#### Input data
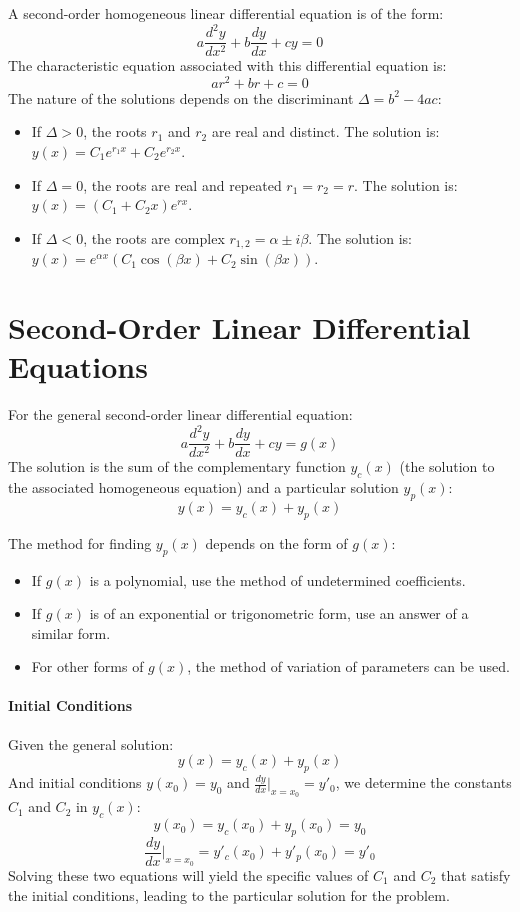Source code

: \documentclass[]{article}
\begin{document}
	A second-order homogeneous linear differential equation is of the form:
	$$
	a\frac{d^2y}{dx^2} + b\frac{dy}{dx} + cy = 0
	$$
	The characteristic equation associated with this differential equation is:
	$$
	ar^2 + br + c = 0
	$$
	The nature of the solutions depends on the discriminant $\Delta = b^2 - 4ac$:
	\begin{itemize}
		\item If $\Delta > 0$, the roots $r_1$ and $r_2$ are real and distinct.
		The solution is: $y(x) = C_1e^{r_1x} + C_2e^{r_2x}$.
		\item If $\Delta = 0$, the roots are real and repeated $r_1 = r_2 = r$.
		The solution is: $y(x) = (C_1 + C_2x)e^{rx}$.
		\item If $\Delta < 0$, the roots are complex $r_{1,2} = \alpha \pm i\beta$.
		The solution is: $y(x) = e^{\alpha x}(C_1\cos(\beta x) + C_2\sin(\beta x))$.
	\end{itemize}
	
	\section{Second-Order Linear Differential Equations}
	
	For the general second-order linear differential equation:
	$$
	a\frac{d^2y}{dx^2} + b\frac{dy}{dx} + cy = g(x)
	$$
	The solution is the sum of the complementary function $y_c(x)$
	(the solution to the associated homogeneous equation)
	and a particular solution $y_p(x)$:
	$$
	y(x) = y_c(x) + y_p(x)
	$$
	
	The method for finding $y_p(x)$ depends on the form of $g(x)$:
	\begin{itemize}
		\item If $g(x)$ is a polynomial, use the method of undetermined coefficients.
		\item If $g(x)$ is of an exponential or trigonometric form, use an answer of a similar form.
		\item For other forms of $g(x)$, the method of variation of parameters can be used.
	\end{itemize}
	
	\paragraph{Initial Conditions}
	
	Given the general solution:
	$$
	y(x) = y_c(x) + y_p(x)
	$$
	And initial conditions $y(x_0) = y_0$ and $\frac{dy}{dx}\Big|_{x=x_0} = y'_0$, we determine the constants $C_1$ and $C_2$ in $y_c(x)$:
	$$
	y(x_0) = y_c(x_0) + y_p(x_0) = y_0
	$$
	$$
	\frac{dy}{dx}\Big|_{x=x_0} = y'_c(x_0) + y'_p(x_0) = y'_0
	$$
	Solving these two equations will yield the specific values of $C_1$ and $C_2$ that satisfy the initial conditions, leading to the particular solution for the problem.
	
	
\end{document}
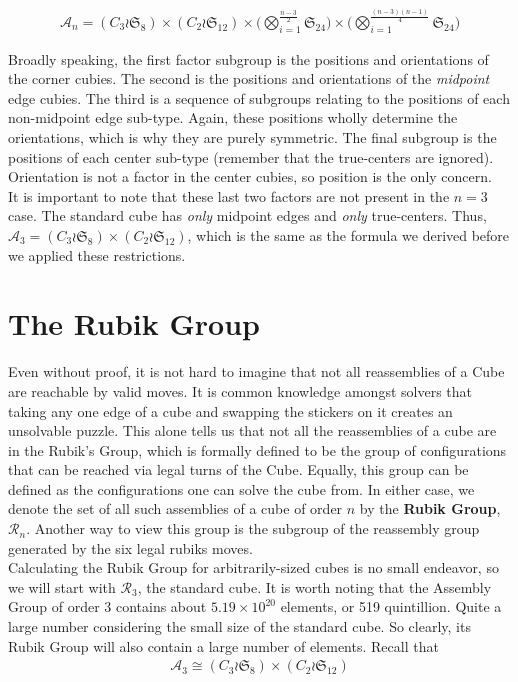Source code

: \documentclass[10pt,letterpaper]{report}
\begin{document}
\begin{align*}
\mathcal{A}_n = (C_3 \wr \mathfrak{S}_8) \times (C_2 \wr \mathfrak{S}_{12}) \times \Big( \bigotimes_{i=1}^{\frac{n-3}{2}}\mathfrak{S}_{24} \Big) \times \Big( \bigotimes_{i=1}^{\frac{(n-3)(n-1)}{4}}\mathfrak{S}_{24} \Big)
\end{align*}

Broadly speaking, the first factor subgroup is the positions and orientations of the corner cubies.  The second is the positions and orientations of the \textit{midpoint} edge cubies.  The third is a sequence of subgroups relating to the positions of each non-midpoint edge sub-type.  Again, these positions wholly determine the orientations, which is why they are purely symmetric.  The final subgroup is the positions of each center sub-type (remember that the true-centers are ignored).  Orientation is not a factor in the center cubies, so position is the only concern. \\

It is important to note that these last two factors are not present in the $n=3$ case.  The standard cube has \textit{only} midpoint edges and \textit{only} true-centers.  Thus, $\mathcal{A}_3 = (C_3 \wr \mathfrak{S}_8) \times (C_2 \wr \mathfrak{S}_{12})$, which is the same as the formula we derived before we applied these restrictions.

\section{The Rubik Group}
Even without proof, it is not hard to imagine that not all reassemblies of a Cube are reachable by valid moves.  It is common knowledge amongst solvers that taking any one edge of a cube and swapping the stickers on it creates an unsolvable puzzle.  This alone tells us that not all the reassemblies of a cube are in the Rubik's Group, which is formally defined to be the group of configurations that can be reached via legal turns of the Cube.  Equally, this group can be defined as the configurations one can solve the cube from.  In either case, we denote the set of all such assemblies of a cube of order $n$ by the \textbf{Rubik Group}, $\mathcal{R}_n$.  Another way to view this group is the subgroup of the reassembly group generated by the six legal rubiks moves.  \\

Calculating the Rubik Group for arbitrarily-sized cubes is no small endeavor, so we will start with $\mathcal{R}_3$, the standard cube.  It is worth noting that the Assembly Group of order 3 contains about $5.19 \times 10^{20}$ elements, or 519 quintillion.  Quite a large number considering the small size of the standard cube.  So clearly, its Rubik Group will also contain a large number of elements.  Recall that \begin{align*}
\mathcal{A}_3 \cong (C_3 \wr \mathfrak{S}_8) \times (C_2 \wr \mathfrak{S}_{12})
\end{align*}
\end{document}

#### Prompt
Transcribe the material above in full. No picture is to be copied.

#### Answer section
Source code

: \documentclass[]{article}
\begin{document}
	A second-order homogeneous linear differential equation is of the form:
	$$
	a\frac{d^2y}{dx^2} + b\frac{dy}{dx} + cy = 0
	$$
	The characteristic equation associated with this differential equation is:
	$$
	ar^2 + br + c = 0
	$$
	The nature of the solutions depends on the discriminant $\Delta = b^2 - 4ac$:
	\begin{itemize}
		\item If $\Delta > 0$, the roots $r_1$ and $r_2$ are real and distinct.
		The solution is: $y(x) = C_1e^{r_1x} + C_2e^{r_2x}$.
		\item If $\Delta = 0$, the roots are real and repeated $r_1 = r_2 = r$.
		The solution is: $y(x) = (C_1 + C_2x)e^{rx}$.
		\item If $\Delta < 0$, the roots are complex $r_{1,2} = \alpha \pm i\beta$.
		The solution is: $y(x) = e^{\alpha x}(C_1\cos(\beta x) + C_2\sin(\beta x))$.
	\end{itemize}
	
	\section{Second-Order Linear Differential Equations}
	
	For the general second-order linear differential equation:
	$$
	a\frac{d^2y}{dx^2} + b\frac{dy}{dx} + cy = g(x)
	$$
	The solution is the sum of the complementary function $y_c(x)$
	(the solution to the associated homogeneous equation)
	and a particular solution $y_p(x)$:
	$$
	y(x) = y_c(x) + y_p(x)
	$$
	
	The method for finding $y_p(x)$ depends on the form of $g(x)$:
	\begin{itemize}
		\item If $g(x)$ is a polynomial, use the method of undetermined coefficients.
		\item If $g(x)$ is of an exponential or trigonometric form, use an answer of a similar form.
		\item For other forms of $g(x)$, the method of variation of parameters can be used.
	\end{itemize}
	
	\paragraph{Initial Conditions}
	
	Given the general solution:
	$$
	y(x) = y_c(x) + y_p(x)
	$$
	And initial conditions $y(x_0) = y_0$ and $\frac{dy}{dx}\Big|_{x=x_0} = y'_0$, we determine the constants $C_1$ and $C_2$ in $y_c(x)$:
	$$
	y(x_0) = y_c(x_0) + y_p(x_0) = y_0
	$$
	$$
	\frac{dy}{dx}\Big|_{x=x_0} = y'_c(x_0) + y'_p(x_0) = y'_0
	$$
	Solving these two equations will yield the specific values of $C_1$ and $C_2$ that satisfy the initial conditions, leading to the particular solution for the problem.
	
	
\end{document}
Source code

: \documentclass[10pt,letterpaper]{report}
\begin{document}
\begin{align*}
\mathcal{A}_n = (C_3 \wr \mathfrak{S}_8) \times (C_2 \wr \mathfrak{S}_{12}) \times \Big( \bigotimes_{i=1}^{\frac{n-3}{2}}\mathfrak{S}_{24} \Big) \times \Big( \bigotimes_{i=1}^{\frac{(n-3)(n-1)}{4}}\mathfrak{S}_{24} \Big)
\end{align*}

Broadly speaking, the first factor subgroup is the positions and orientations of the corner cubies.  The second is the positions and orientations of the \textit{midpoint} edge cubies.  The third is a sequence of subgroups relating to the positions of each non-midpoint edge sub-type.  Again, these positions wholly determine the orientations, which is why they are purely symmetric.  The final subgroup is the positions of each center sub-type (remember that the true-centers are ignored).  Orientation is not a factor in the center cubies, so position is the only concern. \\

It is important to note that these last two factors are not present in the $n=3$ case.  The standard cube has \textit{only} midpoint edges and \textit{only} true-centers.  Thus, $\mathcal{A}_3 = (C_3 \wr \mathfrak{S}_8) \times (C_2 \wr \mathfrak{S}_{12})$, which is the same as the formula we derived before we applied these restrictions.

\section{The Rubik Group}
Even without proof, it is not hard to imagine that not all reassemblies of a Cube are reachable by valid moves.  It is common knowledge amongst solvers that taking any one edge of a cube and swapping the stickers on it creates an unsolvable puzzle.  This alone tells us that not all the reassemblies of a cube are in the Rubik's Group, which is formally defined to be the group of configurations that can be reached via legal turns of the Cube.  Equally, this group can be defined as the configurations one can solve the cube from.  In either case, we denote the set of all such assemblies of a cube of order $n$ by the \textbf{Rubik Group}, $\mathcal{R}_n$.  Another way to view this group is the subgroup of the reassembly group generated by the six legal rubiks moves.  \\

Calculating the Rubik Group for arbitrarily-sized cubes is no small endeavor, so we will start with $\mathcal{R}_3$, the standard cube.  It is worth noting that the Assembly Group of order 3 contains about $5.19 \times 10^{20}$ elements, or 519 quintillion.  Quite a large number considering the small size of the standard cube.  So clearly, its Rubik Group will also contain a large number of elements.  Recall that \begin{align*}
\mathcal{A}_3 \cong (C_3 \wr \mathfrak{S}_8) \times (C_2 \wr \mathfrak{S}_{12})
\end{align*}
\end{document}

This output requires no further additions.